Если нет — пусть правда найдёт ту, кто умеет слышать дом.
Арен не умер в огне. Я уверена. Пламя не убило его. Оно забрало.
Даррен знает это.
Кайр, возможно, тоже узнает однажды, если перестанет бояться документов больше людей.
Тави видел достаточно. Береги мальчика. Не вытаскивай правду из него силой. Она и так жила в нём, как заноза под сердцем.
Рейнару не верь, если он говорит, что виноват во всём.
Он виноват в своём молчании. В страхе. В гордости.
Но не в моей смерти.”
Я закрыла глаза.
И только тогда поняла, что плачу.
Тихо. Без рыданий. Просто слёзы текли по щекам, а я не вытирала.
За себя, наверное.
За неё.
За Рейнара, который два года нёс чужую ложь как собственный приговор.
За Тави.
Даже за Кайра, который запутался в страхе и бумагах.
Но больше всего — за эту женщину, которую все помнили такой красивой, что не оставили ей права быть слабой.
Я прочитала последнюю страницу.
“В стене южных покоев, за зеркалом с зелёной трещиной, я спрятала письма. Не все. Часть Даррен нашёл бы слишком легко.
Главное я оставила там, где он никогда не станет искать сам: в месте, которое презирает.
В кладовой.
У Горошины.
Если он ещё жив, дай ему сахар. Он любит делать вид, что ему всё равно, но у него мягкое сердце для существа, которое ворует ложки.
Там письмо с именем того, кто открыл оранжерею до меня.
И ещё одно — для Рейнара.
Я не смогла отдать ему его при жизни.
Прости меня за это.
Если я исчезну, ищи меня не в могиле, а в стекле.”
Письмо закончилось.
Я сидела неподвижно.
Слова “в стекле” как будто остались висеть перед глазами.
Стекольный дом у северной дороги.
Оранжерея.
Зеркало в южных покоях.
Разбитые панели.
Арен, которого “забрало” пламя.
Рейнар, спасший кого-то, кого считал ребёнком.
Я поднялась слишком резко. Комната качнулась, но я удержалась за край стола.
— Горошина, — позвала я.
Тишина.
— Я знаю, что ты здесь.
Из сундука раздалось возмущённое сопение.
— Не здесь.
— Тогда отзовись оттуда, где тебя нет.
Пауза.
Потом крышка сундука приподнялась, и из щели показались янтарные глаза.
— Ночью приличные хозяйки спят.
— А приличные духи не прячутся в белье.
— Оно мягкое.
— Элиана оставила тебе письмо.
Горошина замер.
Шерсть на нём, если это была шерсть, распушилась.
— Белая леди?
— Да.
— Она помнила?
В голосе пыльного духа впервые не было ни ехидства, ни ворчания.

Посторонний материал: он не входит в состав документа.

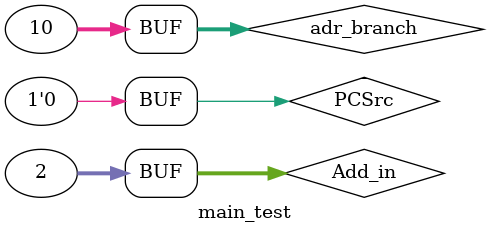
<source format=v>
`timescale 1ns / 1ps

module main_test;

   // Inputs
   reg [31:0] adr_branch;
   reg PCSrc;
   reg [31:0] Add_in;

   // Outputs
   wire [31:0] Ins_address;
   wire [31:0] Add_out;

   // parameter size = 16;

   // Instantiate the Unit Under Test (UUT)
    AddrGenerator uut(adr_branch,
                Add_in,
                Add_out,
                Ins_address,
                PCSrc);

   initial begin
      /// Initialize Inputs
      #10;
      Add_in = 2;
      adr_branch = 10;
      PCSrc = 0;
      
      #10;
      Add_in = 2;
      adr_branch = 10;
      PCSrc = 0;
      
      
      #100;

      // $readmemb("pth", 2d_reg, start_addr, end_addr);
   end

   initial begin
      $dumpfile("./addrGenerator_test.vcd");
      $dumpvars;
   end

endmodule

</source>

Только маленькая, почти детская надежда.
— Помнила.
Он вылез из сундука полностью, спрыгнул на пол и подошёл ко мне. Медленно. Нехотя. Будто каждое движение выдавалось ему слишком дорого.
— Сахар есть?
Я чуть не рассмеялась сквозь слёзы.
— Есть.
На столике стояла маленькая сахарница. Я достала кусочек и положила перед ним.
Горошина взял его обеими лапками.
Не ел.
Просто держал.
— Она плакала в кладовой, — сказал он тихо. — Сидела между мукой и травами. Говорила: “Здесь хотя бы честно пахнет”. Горошина дал ей ложку.
— Зачем?
— Чтобы не пустая рука была.
Слёзы снова подступили к горлу.
— Ты сохранил письма?
Он насупился.
— Горошина хорошо хранит.
— Где?
— Там, где плохие руки не ищут.
— В кладовой?
— В ложках.
— Разумеется.
Он сунул сахар в рот, прожевал с таким видом, будто это не плата, а тяжкое бремя, потом направился к двери.
— Идём.
— Сейчас?
Он обернулся.
— Письма ночью будят меньше людей. Днём все мешают, спорят, командуют, носят сапоги.
В общем, логика была безупречная.
Я взяла шаль, письмо Элианы спрятала за корсаж, свечу зажгла от камина. Подумала о том, чтобы позвать Рейнара.
И остановилась.
Письмо для него.
Я не имела права читать его первой.
Но имела ли право идти в кладовую без него? После всего, что произошло? После того, как он сказал, что попробует не закрывать двери?
Если уйду тайком, это будет почти предательство.
Если разбужу его сейчас, он опять пойдёт впереди меня с огнём в глазах.
Я стояла посреди комнаты, сжимая свечу, и впервые за всё время не знала, что правильнее: независимость или доверие.
Горошина тяжело вздохнул.
— Дракона зови.
Я уставилась на него.
— Что?
— Шумный он. Страшный. Но его письмо. Не воруй чужую боль. Плохо пахнет.